Ship & distribute

Building the CLI is half the job; getting binaries to users — versioned, verifiable, updatable — is the other half. zcli ships that half too: a release command, a CI workflow scaffold, a signing story with teeth, a self-upgrade plugin, and shell completions.

One-time setup: the CI workflow

zcli gh add workflow release

Scaffolds .github/workflows/release.yml: on any *-v* tag it builds your app for x86_64-linux and aarch64-linux (static musl), x86_64-macos, and aarch64-macos with ReleaseFast, names each artifact {app}-{target}, writes a checksums.txt, and publishes a GitHub release with everything attached. Commit it once and releases are tag-driven from then on.

Cutting a release

zcli release patch          # or minor, major, or an explicit 1.5.0

One command runs the whole checklist:

  1. verifies you’re in a zcli project, on the release branch, with a clean tree
  2. runs zig build test
  3. opens your $EDITOR for release notes, pre-filled with the commits since the last tag (or takes --message)
  4. bumps .version in build.zig.zon and commits it
  5. creates the annotated tag {app}-vX.Y.Z and pushes — which triggers the workflow above

--dry-run previews every step; --skip-tests, --skip-checks, --no-push, --sign (GPG-sign the tag), and --branch adjust the strictness. The version in build.zig.zon is the same one zcli.generate bakes into --version — nothing to keep in sync.

Signing releases

Checksums alone can’t survive a compromised publisher — checksums.txt ships in the same release as the binaries, so whoever can swap a binary can rewrite its hash. zcli’s trust model (ADR-0023) closes that hole with minisign: a signature under a key that never enters the release pipeline.
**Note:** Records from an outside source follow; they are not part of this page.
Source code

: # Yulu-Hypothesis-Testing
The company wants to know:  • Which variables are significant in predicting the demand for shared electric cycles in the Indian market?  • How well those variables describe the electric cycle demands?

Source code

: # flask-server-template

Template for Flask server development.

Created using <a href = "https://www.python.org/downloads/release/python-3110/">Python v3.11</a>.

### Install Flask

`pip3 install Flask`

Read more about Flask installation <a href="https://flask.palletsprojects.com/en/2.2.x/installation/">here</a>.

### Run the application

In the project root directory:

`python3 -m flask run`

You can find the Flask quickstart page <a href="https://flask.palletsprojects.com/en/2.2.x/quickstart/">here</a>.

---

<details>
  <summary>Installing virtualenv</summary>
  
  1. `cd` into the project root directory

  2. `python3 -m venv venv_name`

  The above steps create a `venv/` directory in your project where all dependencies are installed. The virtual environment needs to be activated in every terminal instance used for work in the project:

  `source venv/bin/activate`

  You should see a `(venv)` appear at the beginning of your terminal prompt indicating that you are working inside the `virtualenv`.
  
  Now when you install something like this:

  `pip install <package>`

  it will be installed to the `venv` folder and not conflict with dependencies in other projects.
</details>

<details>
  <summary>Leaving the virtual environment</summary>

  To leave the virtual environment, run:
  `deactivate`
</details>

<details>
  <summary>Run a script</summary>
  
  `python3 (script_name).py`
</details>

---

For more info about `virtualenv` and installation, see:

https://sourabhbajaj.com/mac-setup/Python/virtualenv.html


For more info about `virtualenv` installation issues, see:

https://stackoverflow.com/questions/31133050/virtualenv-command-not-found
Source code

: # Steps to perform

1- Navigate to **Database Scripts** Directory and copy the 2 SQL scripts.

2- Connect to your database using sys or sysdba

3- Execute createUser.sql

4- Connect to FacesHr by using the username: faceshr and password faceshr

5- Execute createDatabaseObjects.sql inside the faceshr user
  • Generate the keypair offline, once: minisign -G. The secret key lives in a password manager — never a CI secret.
  • Pin the public key where verification happens: your install script and your github_upgrade plugin config.
  • Sign each release locally: the release is created as a draft, you sign its checksums.txt, upload checksums.txt.minisig, and publish.

Verification is fail-closed: when a public key is pinned, a missing or invalid signature aborts the install or upgrade — it never falls back to “unsigned but probably fine”. zcli’s own releases work exactly this way, and install.sh verifies both the minisign signature and the SHA-256 checksum before moving a binary into place.

Self-upgrade for your users

Enable the github_upgrade plugin and your app gains an upgrade command:

zcli.builtin(.github_upgrade, .{
    .repo = "you/yourapp",
    .command_name = "upgrade",
    .inform_out_of_date = true,      // optional: startup notice, max once/day
    .public_key = "RWT…",            // optional: pin your minisign key — fail-closed verify
}),

myapp upgrade resolves the latest release (or an explicit version), downloads the right {app}-{target} artifact, verifies — minisign signature when a key is pinned, SHA-256 always — test-runs the new binary, then replaces itself atomically with a backup of the old one. Version comparison uses real semver ordering (std.SemanticVersion), so pre-release precedence is handled correctly. A bare myapp upgrade never downgrades: it refuses any target that isn’t newer, even with --force; to move to an older release, name it explicitly (myapp upgrade 1.2.0). myapp upgrade --check only reports whether a newer version exists — it never modifies anything. With inform_out_of_date, the app mentions new versions on startup: checked at most once per 24 hours, with a 3-second timeout so a dead network can never hang your users’ commands.

Shell completions

Enable the completions plugin and users install tab-completion themselves:

myapp completions install          # detects bash, zsh, or fish
myapp completions generate zsh     # or print the script to stdout

Completion data is generated from the same registry as everything else, so it’s always in sync with your commands. For bash, zsh, and fish alike the scripts complete commands and subcommands (including aliases), flags, the values of enum options, and fall back to file completion for positionals. The bash script uses the bash-completion package’s helpers when present but ships a fallback so it works without it — installing bash-completion is still recommended for the best experience.

Generated docs

zig build docs renders markdown, man pages, and an HTML site from your command metadata — see Build integration. Man pages belong in release artifacts; the HTML output is deployable as-is.